* Page extract:
★ ★ ★ ★ ★

Using coefficeints from regress command to generate a new variable

gagandeep sharma

Join Date: Jul 2019

Posts: 16
#1

Using coefficeints from regress command to generate a new variable

02 Nov 2021, 15:05

good evening everyone,

I am using Stata 16.1. I have to run a pooled OLS on a panel data and the use the estimated coefficients to generate a new variable:

1. The model I'm trying to implement is: ∆k_i,t = ( λ₀ + ΛZ_i,t-1) (Gap_i,t-1) + η_{i,t

2. I use the following regress command after setting the dataset as panel using xtset:}

regress actual_tier1_gap l.tier1_gap l.((c.tier1_gap)#(i.state1nonstate0 c.size c.return_on_equity_w ///
i.below_tier1 c.provforNPA_to_net_advances_w i.Listeddummy1iflisted c.GdpGrowthRate c.inflation)), noconst

(I apologise for the variable names being unwieldy.)

3. I have run into a few issues:

a. my first question is whether the command is appropriate for the model I am trying to implement

b. the coefficient ofλ₀*Gap_i,t-1tends to remain low if I add few controls, but increases considerably when I add all of the controls above.

c. Finally in the second stage I have to estimate a variable ΛZ_i,t-1from the estimated coefficients of Eq1. I'm unable to grasp how to do it.

Any help would be much appreciated.

regards,
Gagan
Tags: None
George Ford

Join Date: Aug 2014

Posts: 3337
#2

03 Nov 2021, 08:38

Looks right, I think.

The effect of Gap is not independent of the Z. When you change Z, you'll change λ₀

Λ is a vector, so you have multiple ΛZ_i,t-1.

★ ★ ★ ★ ★

* Available data:
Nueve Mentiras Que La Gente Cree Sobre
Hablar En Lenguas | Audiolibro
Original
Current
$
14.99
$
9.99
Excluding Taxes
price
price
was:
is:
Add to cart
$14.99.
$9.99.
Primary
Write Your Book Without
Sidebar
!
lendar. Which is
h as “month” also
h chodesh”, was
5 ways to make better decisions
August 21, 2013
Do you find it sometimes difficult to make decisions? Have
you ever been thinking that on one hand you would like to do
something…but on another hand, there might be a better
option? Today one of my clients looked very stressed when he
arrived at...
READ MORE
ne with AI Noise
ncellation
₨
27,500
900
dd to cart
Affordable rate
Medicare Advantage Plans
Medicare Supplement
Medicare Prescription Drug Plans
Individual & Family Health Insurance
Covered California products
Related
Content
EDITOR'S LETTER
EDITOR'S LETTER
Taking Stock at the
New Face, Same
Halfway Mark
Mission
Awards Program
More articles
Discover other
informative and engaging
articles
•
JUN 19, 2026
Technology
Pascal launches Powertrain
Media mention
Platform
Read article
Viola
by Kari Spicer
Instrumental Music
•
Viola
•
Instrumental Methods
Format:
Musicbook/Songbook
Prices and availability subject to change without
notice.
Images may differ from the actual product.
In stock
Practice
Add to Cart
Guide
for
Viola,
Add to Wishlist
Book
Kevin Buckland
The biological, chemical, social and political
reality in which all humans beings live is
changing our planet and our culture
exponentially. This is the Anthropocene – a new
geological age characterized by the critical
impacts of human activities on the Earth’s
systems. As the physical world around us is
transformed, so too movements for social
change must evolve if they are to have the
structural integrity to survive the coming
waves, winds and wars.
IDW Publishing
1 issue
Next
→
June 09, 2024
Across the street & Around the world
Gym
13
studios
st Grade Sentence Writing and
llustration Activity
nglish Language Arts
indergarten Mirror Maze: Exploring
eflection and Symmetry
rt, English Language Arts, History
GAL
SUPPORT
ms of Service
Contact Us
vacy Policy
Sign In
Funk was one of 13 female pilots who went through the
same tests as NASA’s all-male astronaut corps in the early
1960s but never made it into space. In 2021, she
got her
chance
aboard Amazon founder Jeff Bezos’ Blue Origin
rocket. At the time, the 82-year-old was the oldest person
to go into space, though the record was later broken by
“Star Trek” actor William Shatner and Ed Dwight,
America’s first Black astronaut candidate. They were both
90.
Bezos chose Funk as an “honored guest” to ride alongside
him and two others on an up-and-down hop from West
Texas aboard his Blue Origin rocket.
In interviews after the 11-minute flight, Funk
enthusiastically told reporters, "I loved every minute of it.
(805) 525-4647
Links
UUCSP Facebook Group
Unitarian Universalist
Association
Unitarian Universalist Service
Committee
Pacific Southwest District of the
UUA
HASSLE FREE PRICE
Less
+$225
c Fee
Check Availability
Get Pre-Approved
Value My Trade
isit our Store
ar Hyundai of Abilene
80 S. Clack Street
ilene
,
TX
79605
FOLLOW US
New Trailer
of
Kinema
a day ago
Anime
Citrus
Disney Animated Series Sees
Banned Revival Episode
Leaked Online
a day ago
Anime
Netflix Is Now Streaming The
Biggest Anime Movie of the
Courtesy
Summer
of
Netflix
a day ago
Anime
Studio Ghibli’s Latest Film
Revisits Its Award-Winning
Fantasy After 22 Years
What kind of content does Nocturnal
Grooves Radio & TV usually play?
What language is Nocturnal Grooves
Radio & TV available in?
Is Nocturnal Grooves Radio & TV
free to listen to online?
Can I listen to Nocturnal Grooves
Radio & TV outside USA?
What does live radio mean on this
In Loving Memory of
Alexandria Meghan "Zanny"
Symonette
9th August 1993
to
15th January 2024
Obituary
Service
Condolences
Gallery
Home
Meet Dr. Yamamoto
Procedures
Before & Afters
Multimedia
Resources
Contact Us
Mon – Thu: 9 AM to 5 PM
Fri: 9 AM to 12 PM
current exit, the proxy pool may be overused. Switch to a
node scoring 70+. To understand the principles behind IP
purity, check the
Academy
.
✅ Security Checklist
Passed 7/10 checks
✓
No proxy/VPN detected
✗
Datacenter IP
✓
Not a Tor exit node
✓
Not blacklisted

★ ★ ★ ★ ★

* What is required:
Write out the stretch of the Stata regression thread from "a. my first" through "be much appreciated." word for word. The lines above are separate material and have no connection to the Stata regression thread.

* Response to this exercise:
a. my first question is whether the command is appropriate for the model I am trying to implement

b. the coefficient ofλ₀*Gap_i,t-1tends to remain low if I add few controls, but increases considerably when I add all of the controls above.

c. Finally in the second stage I have to estimate a variable ΛZ_i,t-1from the estimated coefficients of Eq1. I'm unable to grasp how to do it.

Any help would be much appreciated.